ABOUT THIS TASK:
Only lines holding the string "lamp" are wanted; copy each one from the material.
##### RECORDED DATA #####
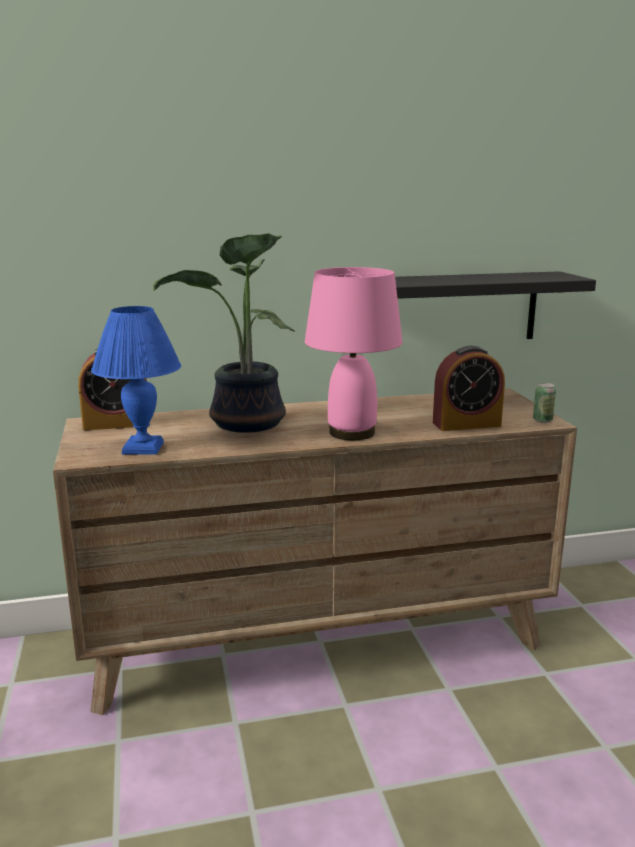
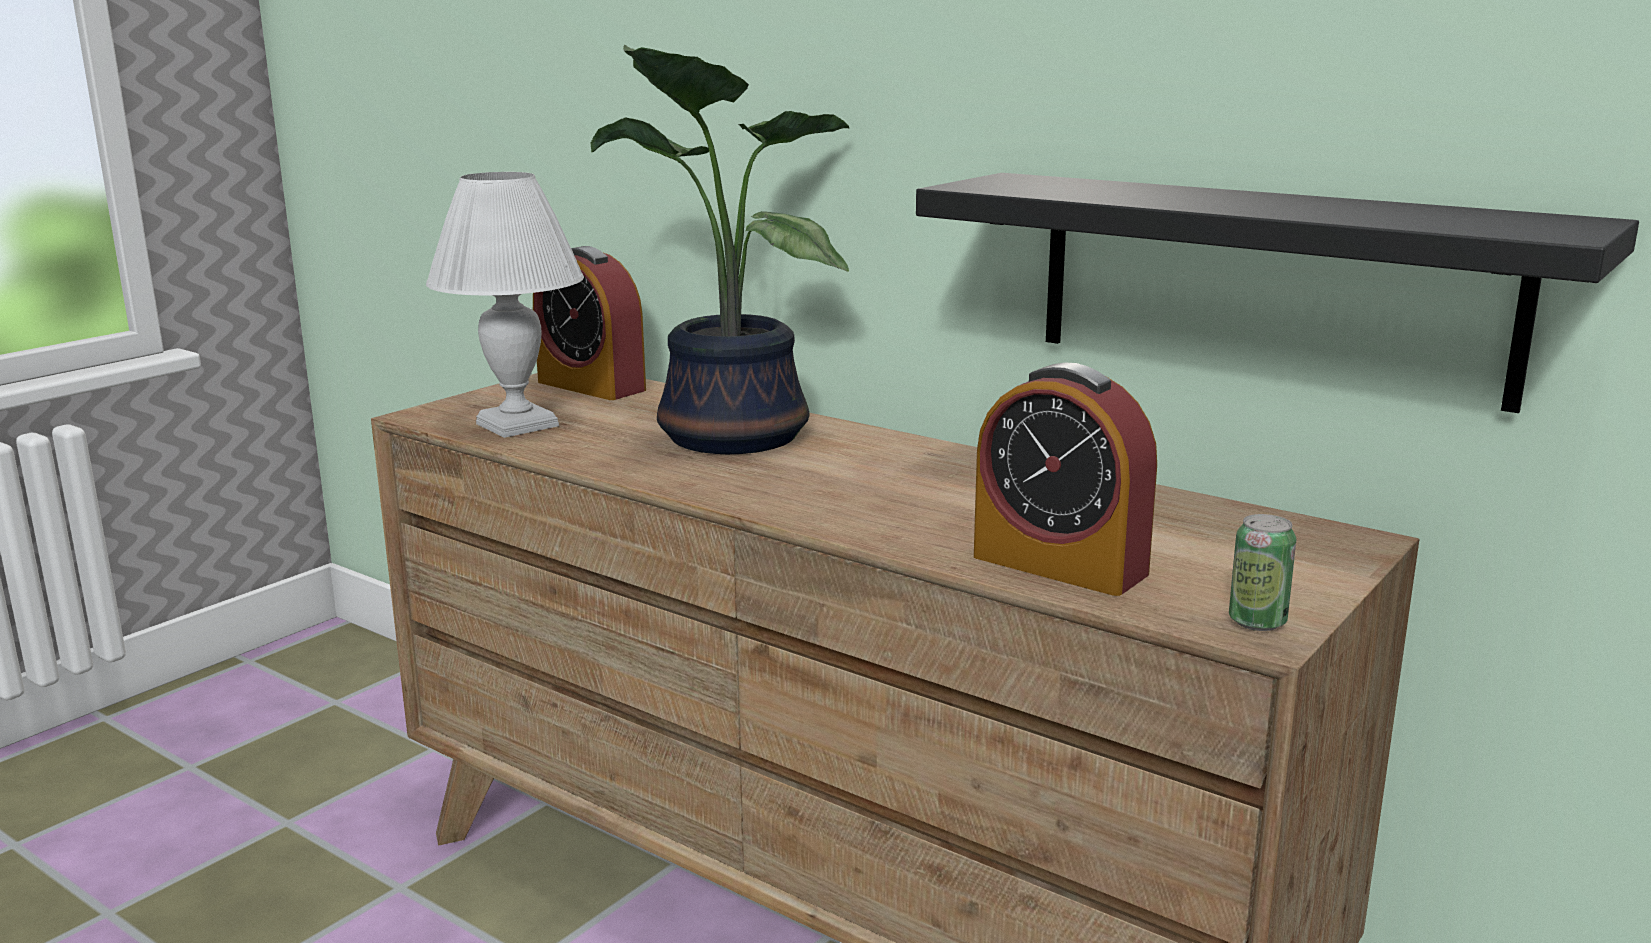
camera: 50 degrees right, 0 degrees up
(142, 447) = (518, 424): blue table lamp -> white table lamp
(351, 432) = (818, 502): pink table lamp -> none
#####
RESULT:
(142, 447) = (518, 424): blue table lamp -> white table lamp
(351, 432) = (818, 502): pink table lamp -> none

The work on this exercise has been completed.